Biography
Concert pianist Juan Camilo Rojas was born in 1986 in Cali, Colombia where he studied at the Universidad del Valle under the guidance of Patricia Perez Hood and graduated with honors in 2009. During 2006 to 2007, Rojas won a scholarship to study in the United States at the Texas Christian University with the pianist Harold Martina. In 2010 Rojas continued his education in Germany at the Musikhochschule Lübeck with Prof. Jacques Ammon, where he obtained his master's degree in Piano Performance and Pedagogy in 2015. As an Erasmus student, Rojas studied in Austria at the prestigious Universität Mozarteum Salzburg under the direction of Prof. Peter Lang.
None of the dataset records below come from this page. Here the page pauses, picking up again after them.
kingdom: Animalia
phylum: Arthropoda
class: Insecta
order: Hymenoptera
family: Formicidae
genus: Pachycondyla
Juan Camilo Rojas has won multiple awards including: the "Jóvenes Solistas" Competition of the Filarmonica del Valle (Cali, Colombia, 2002), 3rd prize at the International Piano Competition Maria Clara Cullell (Costa Rica, 2004), winner at the "Jóvenes Intérpretes" Competition of the Luis Ángel Arango National Library (Bogotá, Colombia 2008). In the same year, Rojas won 1st prize and special prize for the best Spanish music performance at the "Luis Carlos Figueroa" National Piano Competition. In 2009, he participated in the "Musicalia" International Piano Competition in Cuba, where he was awarded the 4th prize. Valuable artistic impulses from renown artists rounded his musical education. He attended masterclasses with Konrad Elser, Janina Fialkowska, Jahoved Kaplinsky, Manfred Gerhardt, Walter Blankenheim, Christoph Ullrich and Blanca Uribe, as well as workshops on piano methodic headed by Christian Pohl (Leipzig). In Colombia, Rojas has played as soloist with the Filarmonica del Valle, the Youth Orchestra of the Antonio Maria Valencia Conservatory and the Banda Departamental de Bellas Artes. The pianist has performed multiple recitals in Latin America and Europe including Cuba, Mexico, Costa Rica, Germany and Spain. Besides his career as a performer, Juan Camilo Rojas has an interest in piano pedagogy and educational programs. He served as piano teacher at the Plan Pentagrama of Universidad del Valle in Colombia; Musikschule Hamburg für Musik und Kultur, Klavierstudio Winterhude, Musik- und Kunstakademie Lübeck in Germany; and Musikeon in Valencia, Spain. Currently Juan Camilo Rojas pursues doctoral studies (artistic research in music) in piano performance at the University of Aveiro, Portugal under the guidance of pianist and musicologist Luca Chiantore.
Doctoral Project
Titles
Two generations amidst changing aesthetics: an artistic research on the divergences between Robert Schumann and Johannes Brahms
Advisor
Abstract
Instrumental performance as a means for a historiographic revision of the piano output of Robert Schumann (1810–1856) and Johannes Brahms (1833–1897) lays at the base of this artistic research.The concept of German romanticism, at the core of the traditional musicological canon, embraces both Schumann´s and Brahms´ piano compositions, in spite of the chronological gap between both of them: Brahms last piano works are more than sixty years ahead of the first, and most popular, Schumann's piano compositions.This musicological stance is often reflected in current performance practices, which in turn, go on to reinforce the status quo of musical historiography in a process that does not cease to feedback itself, as shown by the narrow frame of possibilities that mainstream performance allows to differentiate between both composers. On the other hand, most historicist recordings of 19th century piano music reveal yawning divergences in relation to historical evidences of 19th-century performance practices as found on contemporary written sources and recordings from the early 20th century.This gap was already highlighted by authors such as Clive Brown, Peres da Costa and Anselm Gerhard. Hence, this artistic research aims to reflect, on the modern piano, the changes and characteristics of performance practices in Schumann's and Brahms's piano works by means of a non-conventional reading of their works, also considering that, in this concrete case, the performer is being informed and inspired by historical sources. Among the surveyed sources we found:treatises, methods, concert critics, etc.; organological modifications and changes of instrumental technique; recordings made by those pianists near to the Schumann-Brahms' circle like Carl Reinecke, Adelina de Lara, Fanny Davies, Ilona Eibenschütz, Carl Friedberg and Etelka Freund.Concerrning the performance, several parameters are to be transformed in order to show the difference between those performance practices own to each composer. That includes the broadening of the dynamic range linked to organological transformations as well as to the overall changes in performance's aesthetics;long-line phrases substitute a phrasing based on small melodic cells; asynchrony of hands and arpeggiation of chords decrease in favor of an accentuation based on the regularity of down- and upbeats; among other changes in pedalling, ornamentation, agogics and tempo management.